Baca Juga: Harapan dari Tiga Hutan Tropis Dunia: Masyarakat Adat dan Komunitas Lokal Bersatu di Brazzaville
Ruang ini menjadi simbol nyata dari semangat ekonomi restoratif. Sebuah model pembangunan yang mengakar pada masyarakat adat dan mendukung hak mereka atas ruang hidup serta penguatan ekonomi dari bawah.
Suardi Tamal, Kepala Dinas Koperasi UKM Perindustrian dan Perdagangan Papua Barat Daya, menyebut kolaborasi antara pemerintah, NGO, dan masyarakat adat seperti ini harus terus dijaga.
“Ini adalah bentuk kolaborasi yang harus terus dijaga antara pemerintah, NGO dan masyarakat adat.
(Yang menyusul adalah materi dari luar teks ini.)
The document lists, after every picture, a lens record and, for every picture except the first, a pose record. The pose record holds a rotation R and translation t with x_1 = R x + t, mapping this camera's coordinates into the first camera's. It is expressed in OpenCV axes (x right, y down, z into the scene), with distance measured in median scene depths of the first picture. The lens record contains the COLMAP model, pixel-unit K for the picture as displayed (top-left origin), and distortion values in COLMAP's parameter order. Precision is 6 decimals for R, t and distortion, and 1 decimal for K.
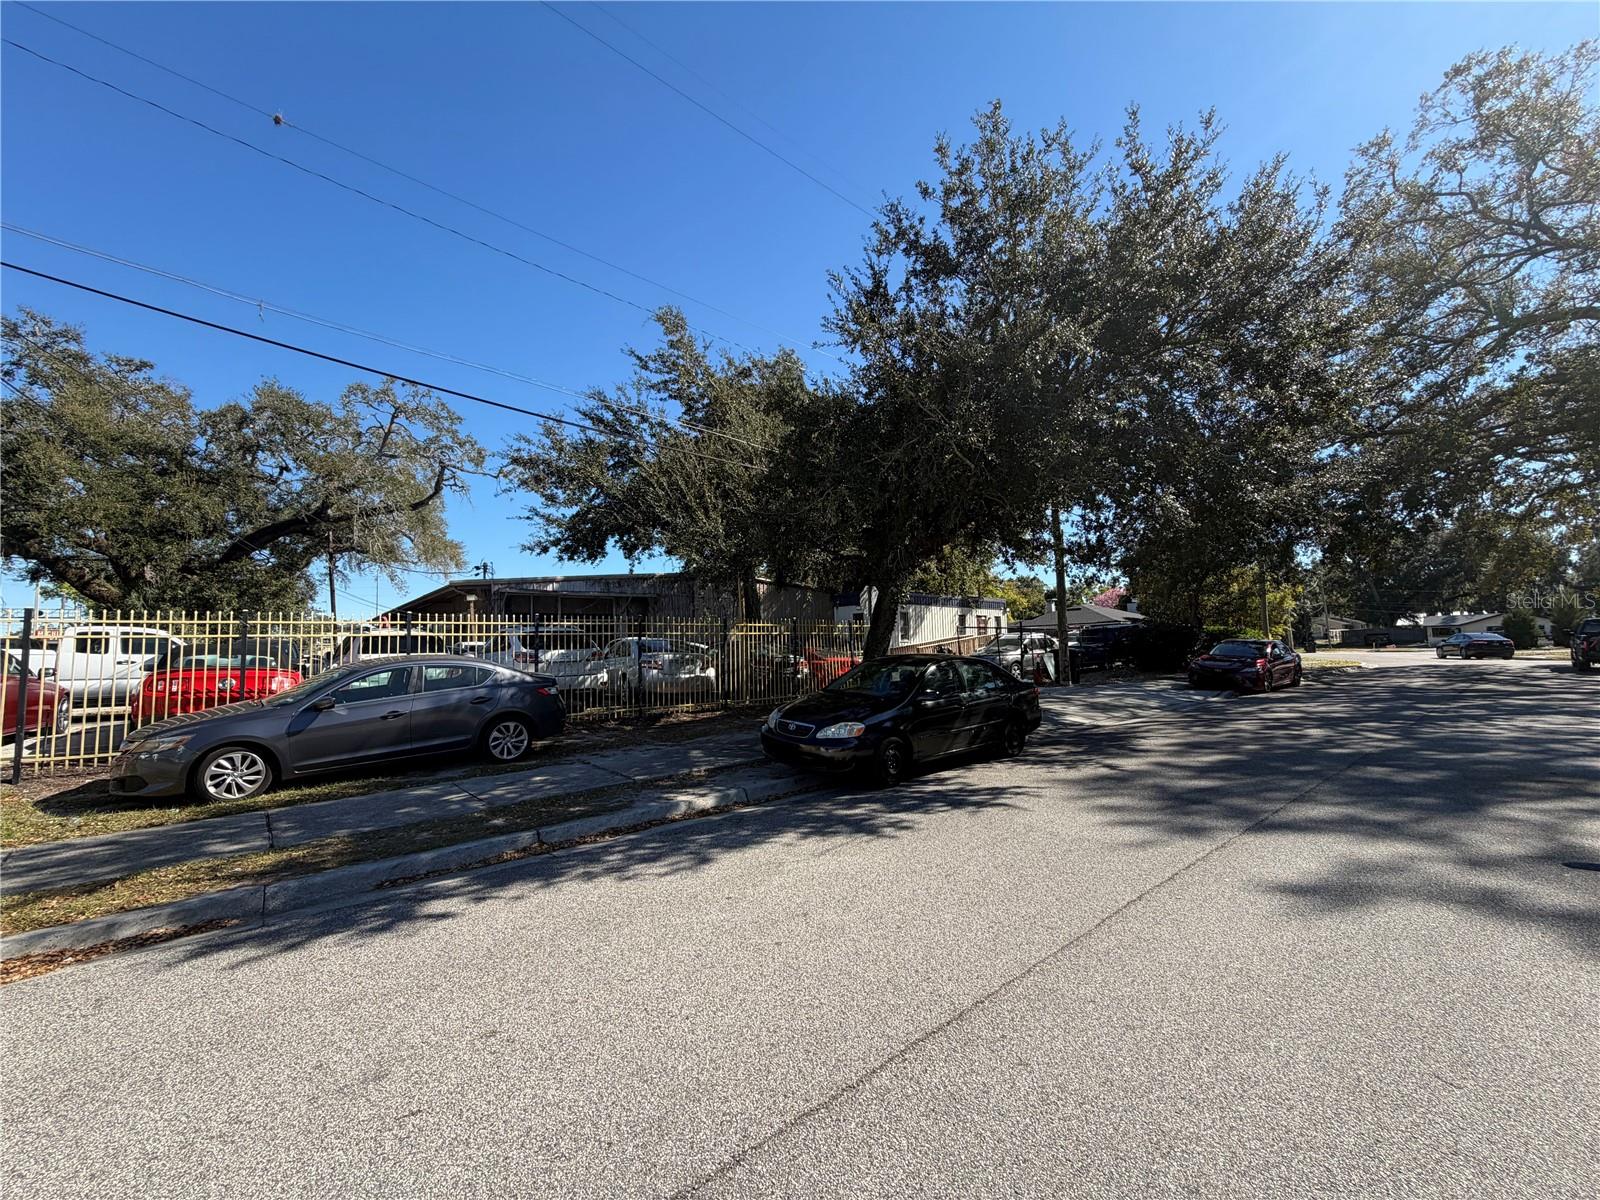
lens RADIAL K [[635.7, 0, 791.8], [0, 635.7, 597.5], [0, 0, 1]] dist [0.000493, 0.000319]
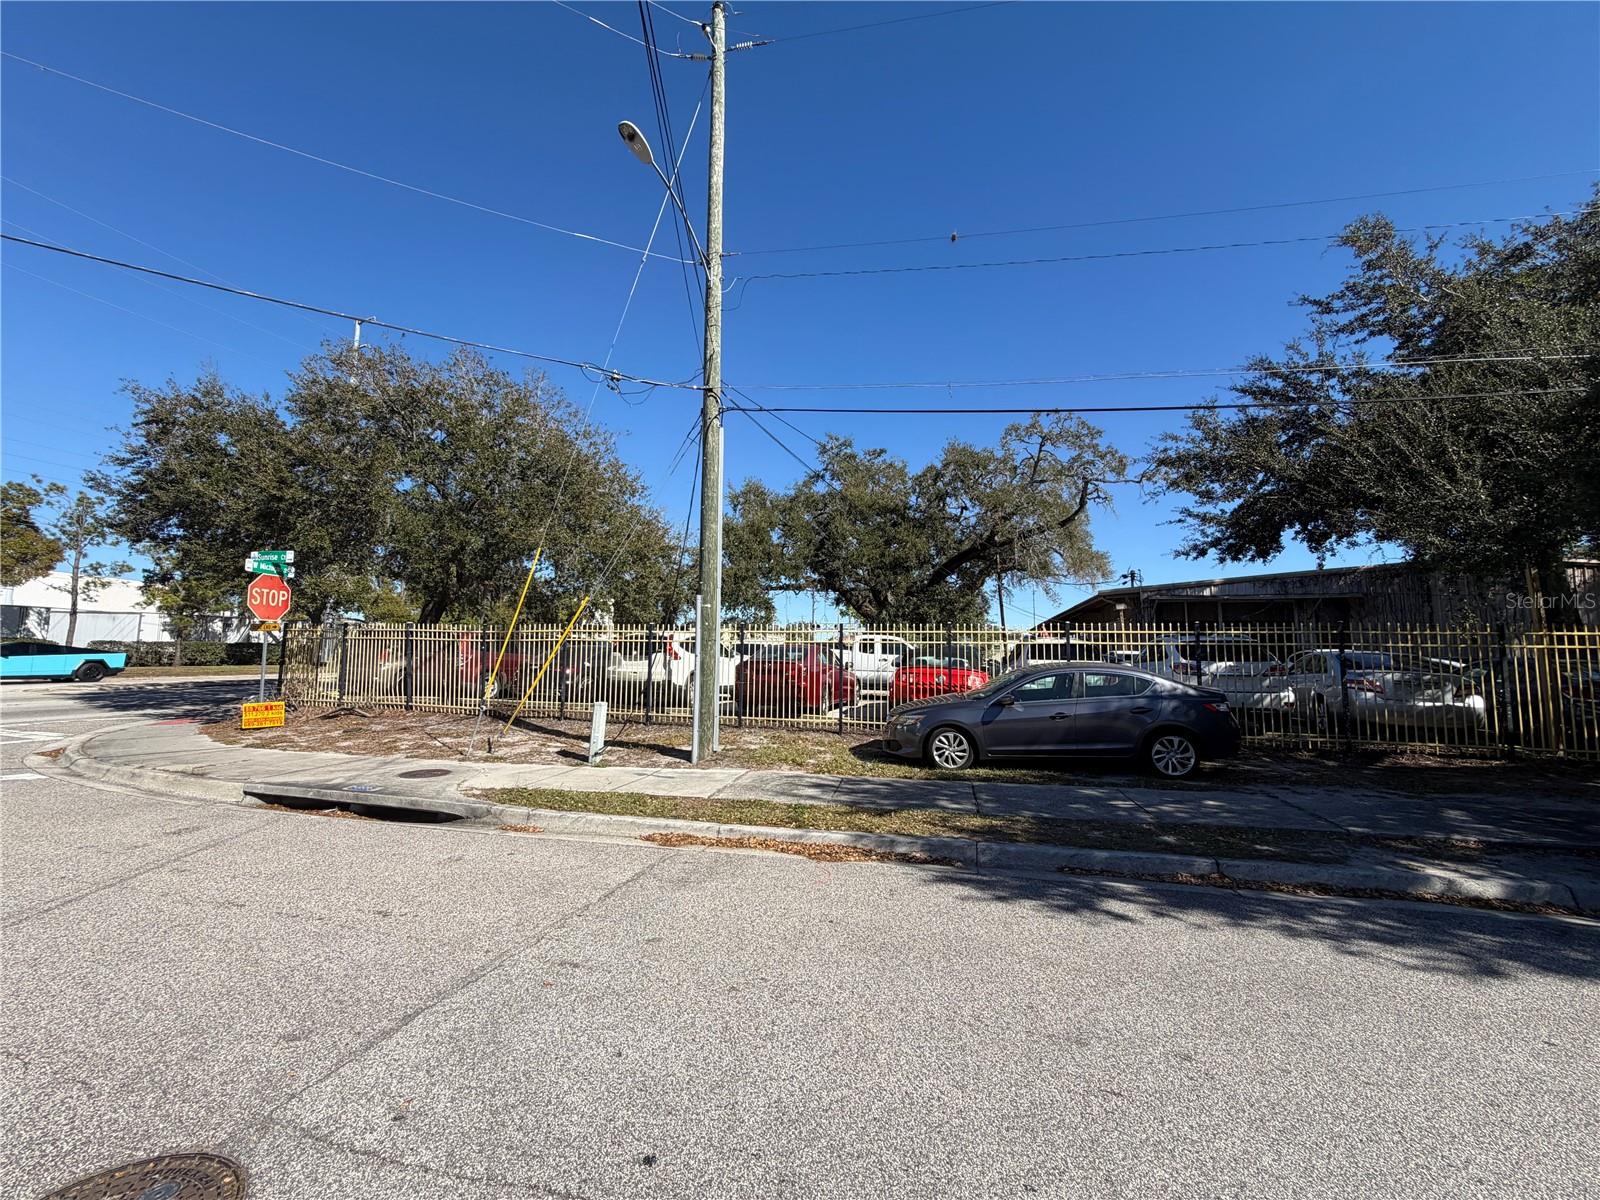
lens RADIAL K [[635.7, 0, 795.5], [0, 635.7, 596.4], [0, 0, 1]] dist [0.000493, 0.000319]
pose [[0.592114, -0.047771, -0.804437, -0.003111], [0.035289, 0.998821, -0.033339, -0.000867], [0.805081, -0.008647, 0.593102, -0.011776]]
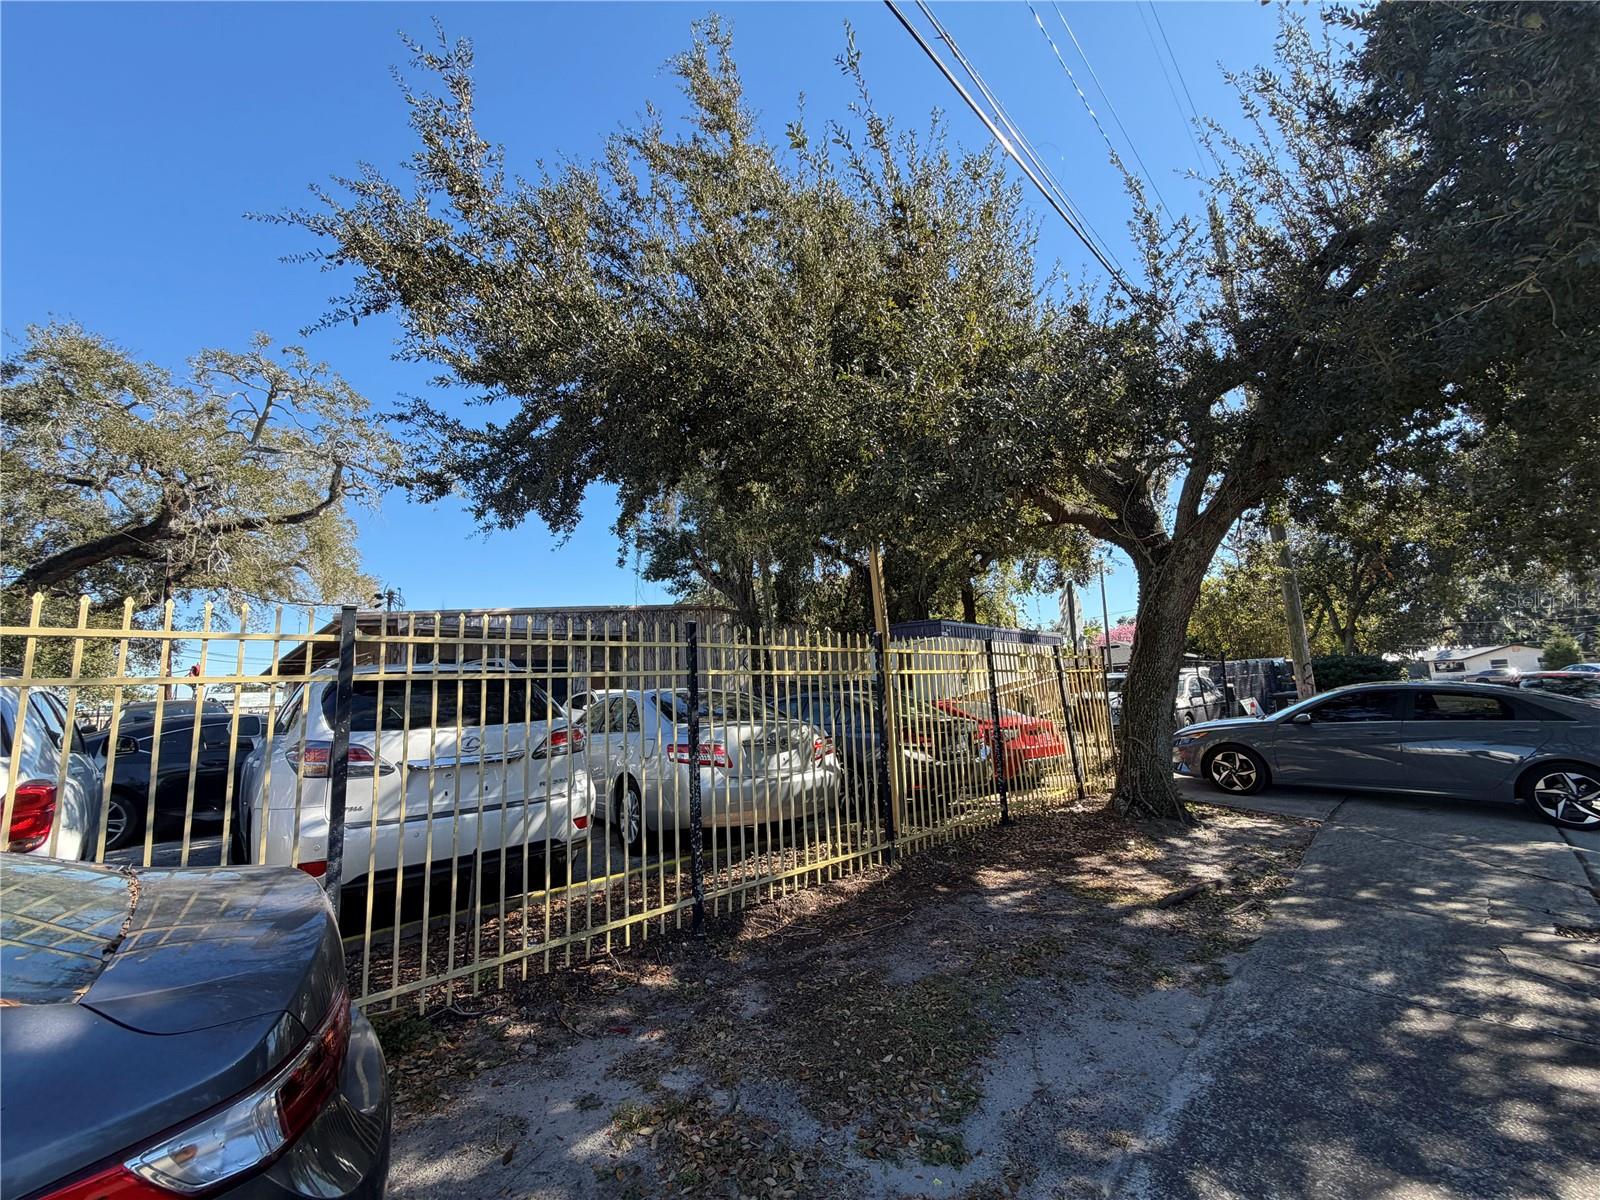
lens RADIAL K [[635.7, 0, 800.8], [0, 635.7, 601.4], [0, 0, 1]] dist [0.000493, 0.000319]
pose [[0.996649, -0.008773, 0.081322, -0.224224], [0.014745, 0.997213, -0.073135, 0.047593], [-0.080453, 0.074089, 0.994001, 0.696356]]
Kolaborasi seperti ini yang juga membuat kami pemerintah akan terus berupaya memfasilitasi masyarakat adat untuk terus berkembang,” ujarnya.
Sementara Kelly Kambu, Kepala Dinas Lingkungan Hidup Kehutanan Provinsi Papua Barat Daya, menilai kehadiran Doberai Lounge sebagai harapan baru bagi Orang Asli Papua (OAP).
“OAP seringkali hilang harapan, dan dengan adanya galeri masyarakat adat ini seakan menjadi harapan baru untuk Merauke. Kalau menunggu pemerintah kan butuh waktu, jadi kami sangat mengapresiasi dan akan terus mendukung kolaborasi ini,” ungkap Kelly.
Harapan itu juga datang dari pelaku usaha kecil. Salah satunya Yuyun Yunita, pendiri Sinagi Papua, yang merasa impiannya menemukan jalan keluar lewat kehadiran Doberai.
“Saya sangat bahagia dan tidak bisa digambarkan dengan kata-kata. Karena sebenarnya masalah kami itu selalu di hilir. Dan ini adalah solusi yang kami harapkan. Kami sangat berterima kasih sekali untuk semuanya yang sudah mendukung,” kata Yuyun.
Di tengah geliat pariwisata Papua, Doberai Lounge & Gallery bukan hanya menampilkan kekayaan lokal. Ia hadir sebagai ruang penghargaan terhadap masyarakat adat sebagai penjaga hutan, laut, budaya, dan masa depan.
Dengan semangat "Your Papuan Experience Starts Here", pengalaman tentang Papua kini dimulai dari langkah pertama di bandara, langsung dari tangan dan cerita mereka yang merawatnya selama ini.